Il pregio della mostra di Villa Ciani sulla Fiera Svizzera di Lugano è quello di andare oltre il semplice ricordo di un evento unico e importante legato ad un periodo travagliato come quello che va dal 1933 a 1953. Il visitatore, soffermandosi sull'uno o l'altro aspetto, può infatti percepire non solo il valore storico di una mostra frutto di una vera e propria ricerca pluridisciplinare, ma anche l'implicito confronto con lo scenario odierno.
Appare utile riflettere sui temi e i valori veicolati a quell'epoca dai simboli della cartellonistica o dalle proposte economiche, sociali e culturali della Fiera: dalla messa in valore della produzione locale, alla creatività di un associazionismo civico manifestato da spettacoli teatrali, musicali e folcloristici, ai fermenti innovativi nelle arti figurative e nell'architettura. Aspetti reali e immaginari che il pubblico d'allora, locale e confederato, accolse con grande favore.
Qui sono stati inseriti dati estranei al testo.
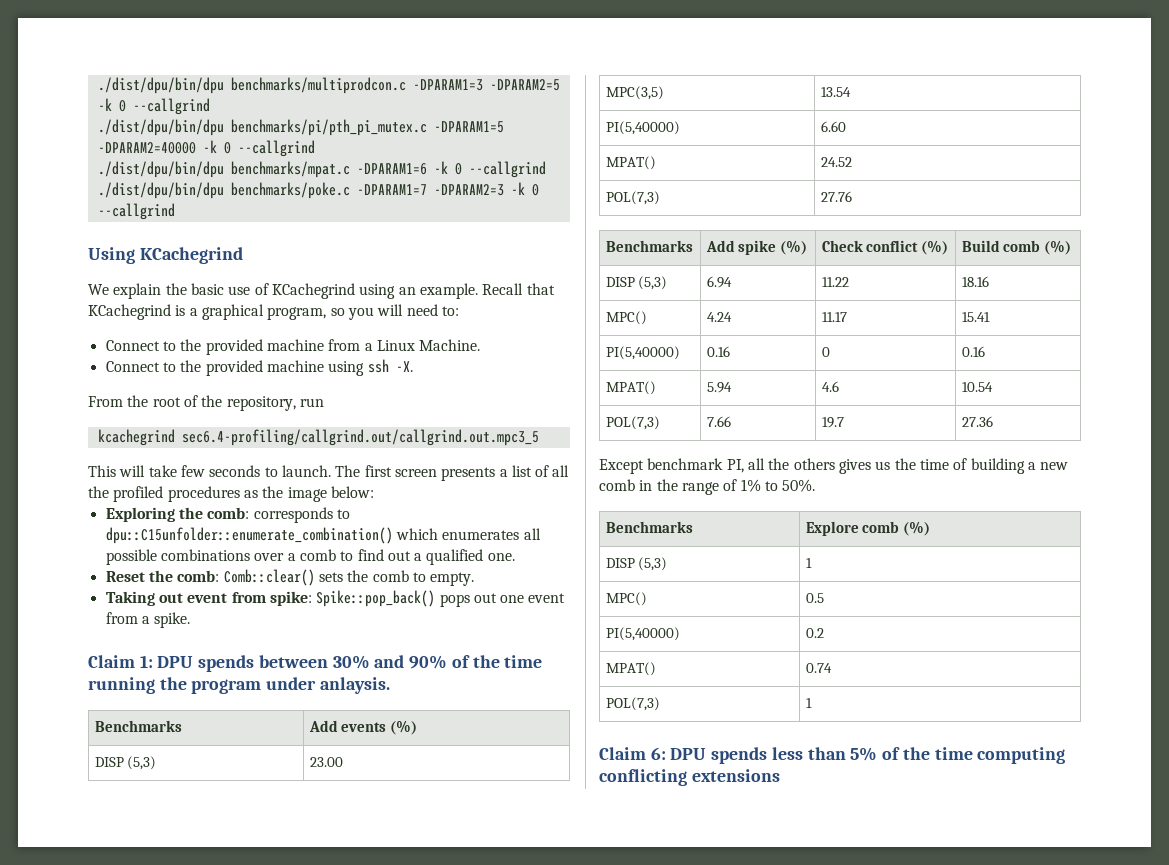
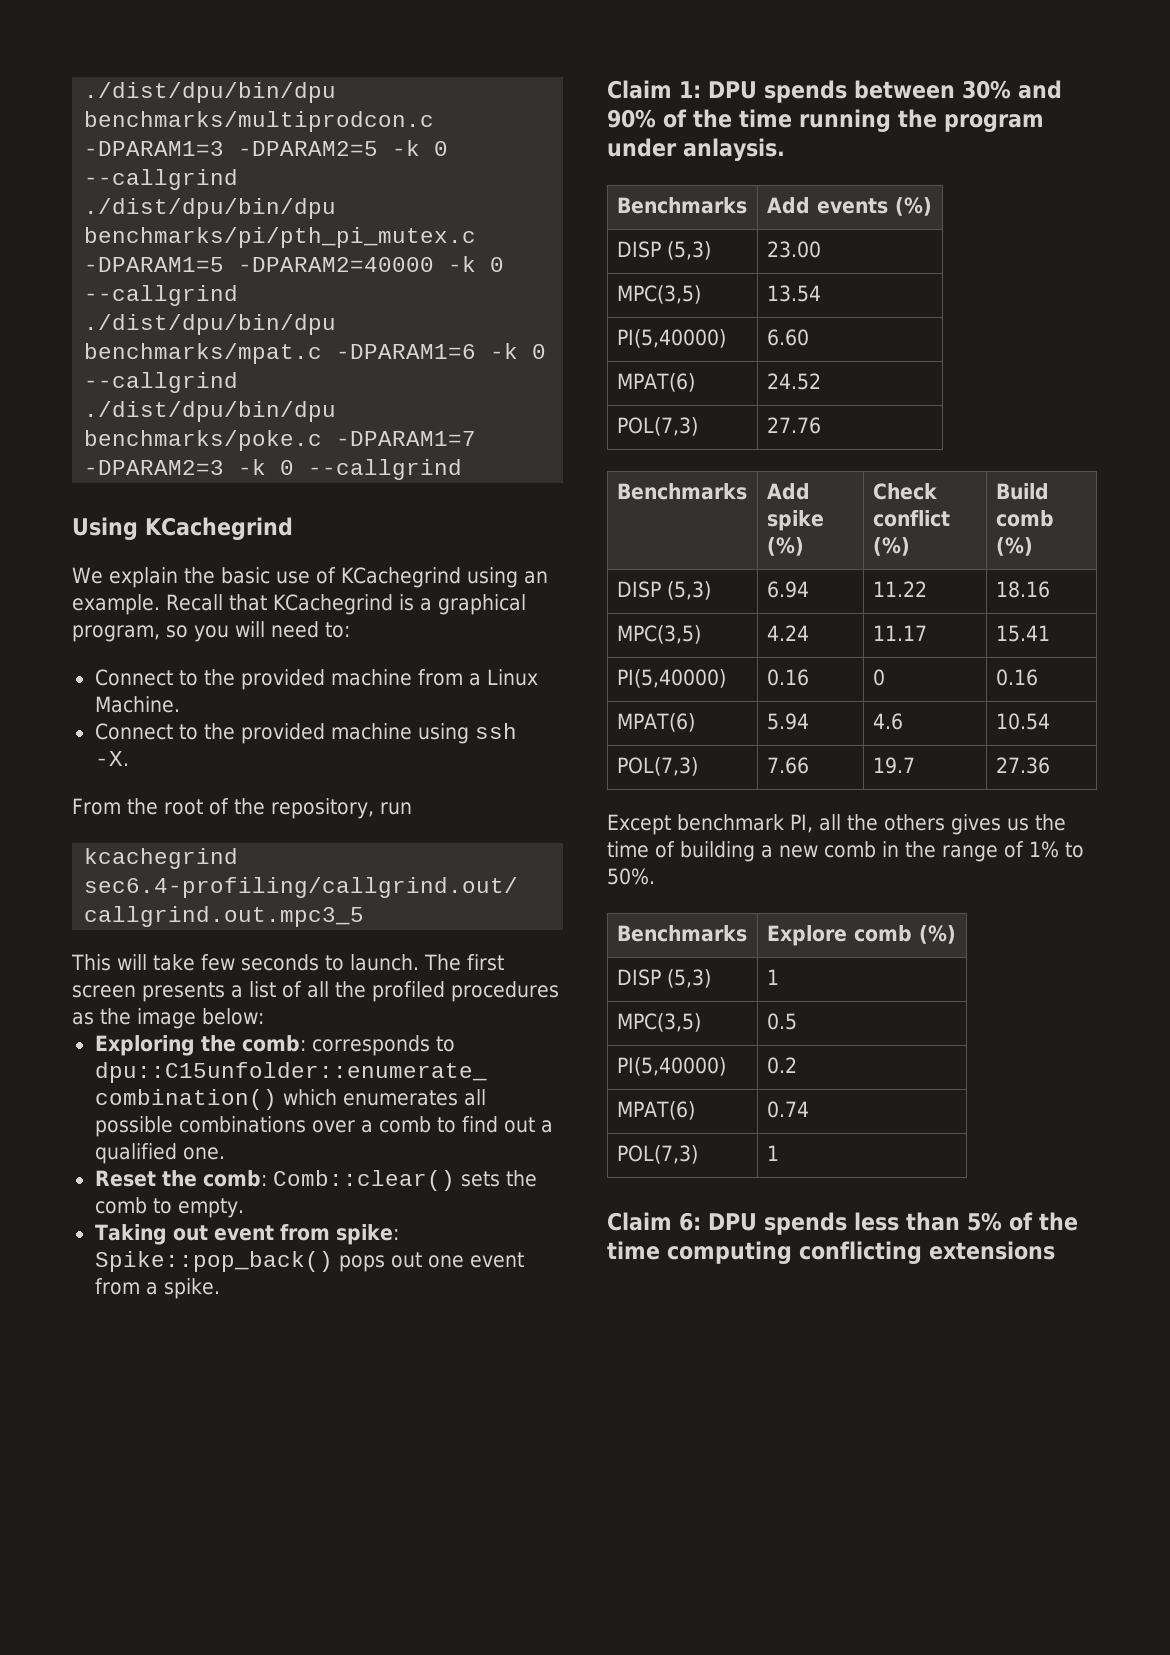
[605,156,656,170] MPAT() -> [616,373,695,392] MPAT(6)
[605,311,647,325] MPC() -> [616,625,701,644] MPC(3,5)
[605,381,656,395] MPAT() -> [616,713,695,732] MPAT(6)
[605,592,647,606] MPC() -> [616,1013,701,1032] MPC(3,5)
[605,662,656,676] MPAT() -> [616,1101,695,1120] MPAT(6)

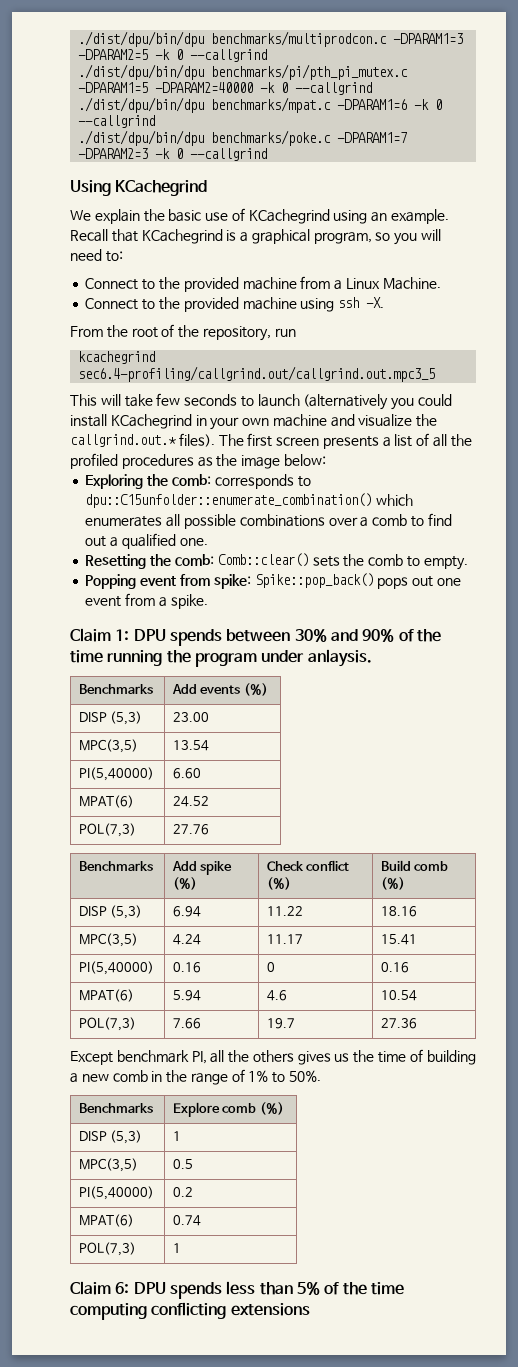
[349,954,419,971] launch. -> [257,394,453,410] [70,414,438,430] [70,433,215,447] launch (alternatively you could install KCachegrind in your own machine and visualize the callgrind.out.* files).
[94,1170,156,1187] Reset -> [85,554,147,569] Resetting
[94,1224,208,1245] Taking out -> [85,574,137,589] Popping

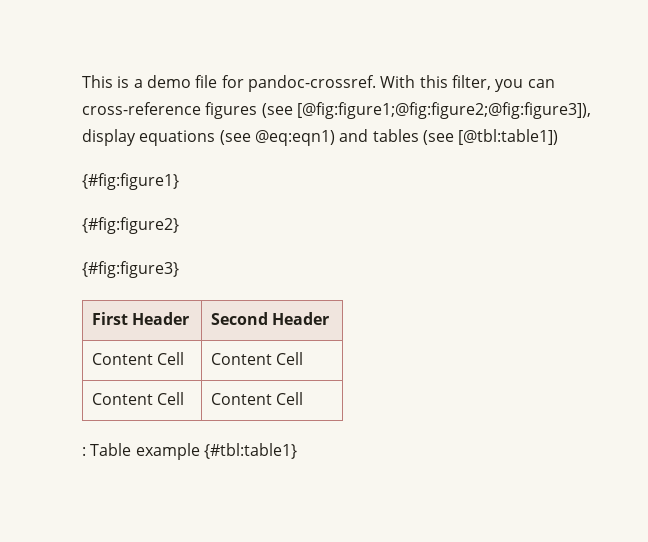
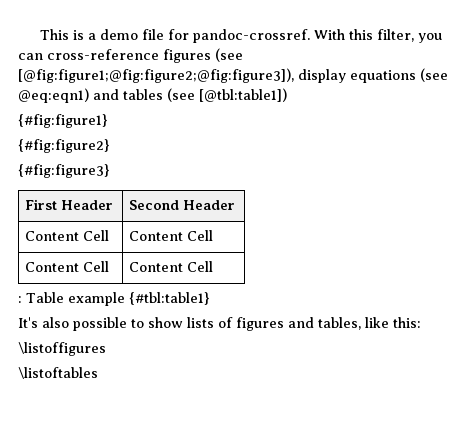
(297, 451) none -> [18,317,421,331] [18,342,106,356] [18,367,98,379] // It's also possible to show lists of figures and tables, like this: // \listoffigures // \listoftables

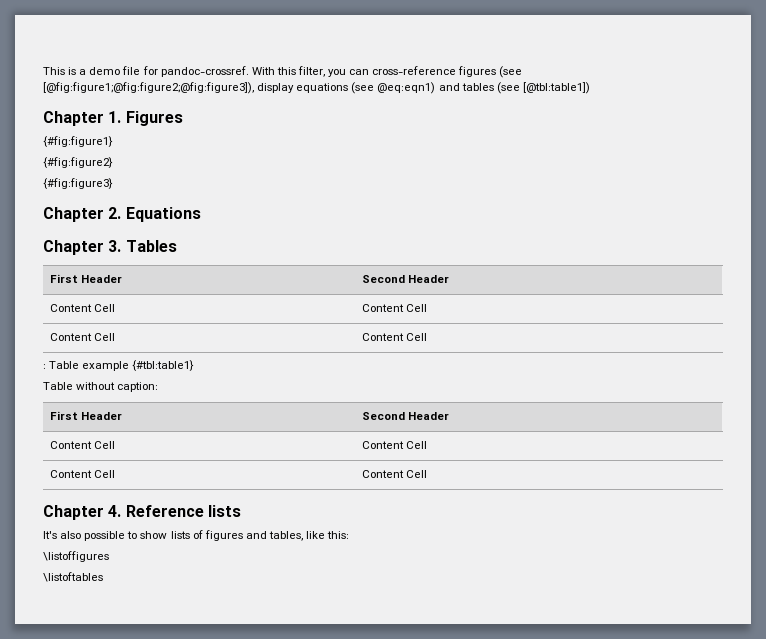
(287, 95) none -> [43,111,183,126] // Chapter 1. Figures
(110, 171) none -> [43,207,201,222] [43,240,177,255] // Chapter 2. Equations // Chapter 3. Tables
(210, 298) none -> [43,382,159,392] [50,411,123,420] [362,412,450,420] [50,441,116,449] [362,441,428,449] [50,470,116,478] [362,470,428,478] [43,505,241,520] // Table without caption: // First Header | Second Header // Content Cell | Content Cell // Content Cell | Content Cell // Chapter 4. Reference lists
È proposta una tavola rotonda, introdotta da Remigio Ratti e Antonio Gili in cui riflettere sui valori, immagini e immaginario collettivo ipoteticamente pensabili o meno nello scenario della globalizzazione, dove il locale affronta direttamente il globale.
Abbiamo captato queste aspettative in occasione delle visite guidate e abbiamo chiesto ad alcuni degli accompagnatori - il musicologo Carlo Piccardi, il geografo Claudio Ferrata e lo storico e pubblicista Orazio Martinetti - di esprimere il proprio pensiero riguardo alla situazione odierna, confrontandosi positivamente con gli interrogativi del pubblico in sala; domande di chi pensa ad un Ticino e una Svizzera scossi nella propria territorialità, nella propria capacità di trovare un equilibrio interno/esterno di fronte ai mutamenti, in bilico tra arroccamenti patriottici, identità incerte, nuove frontiere e devastanti aperture.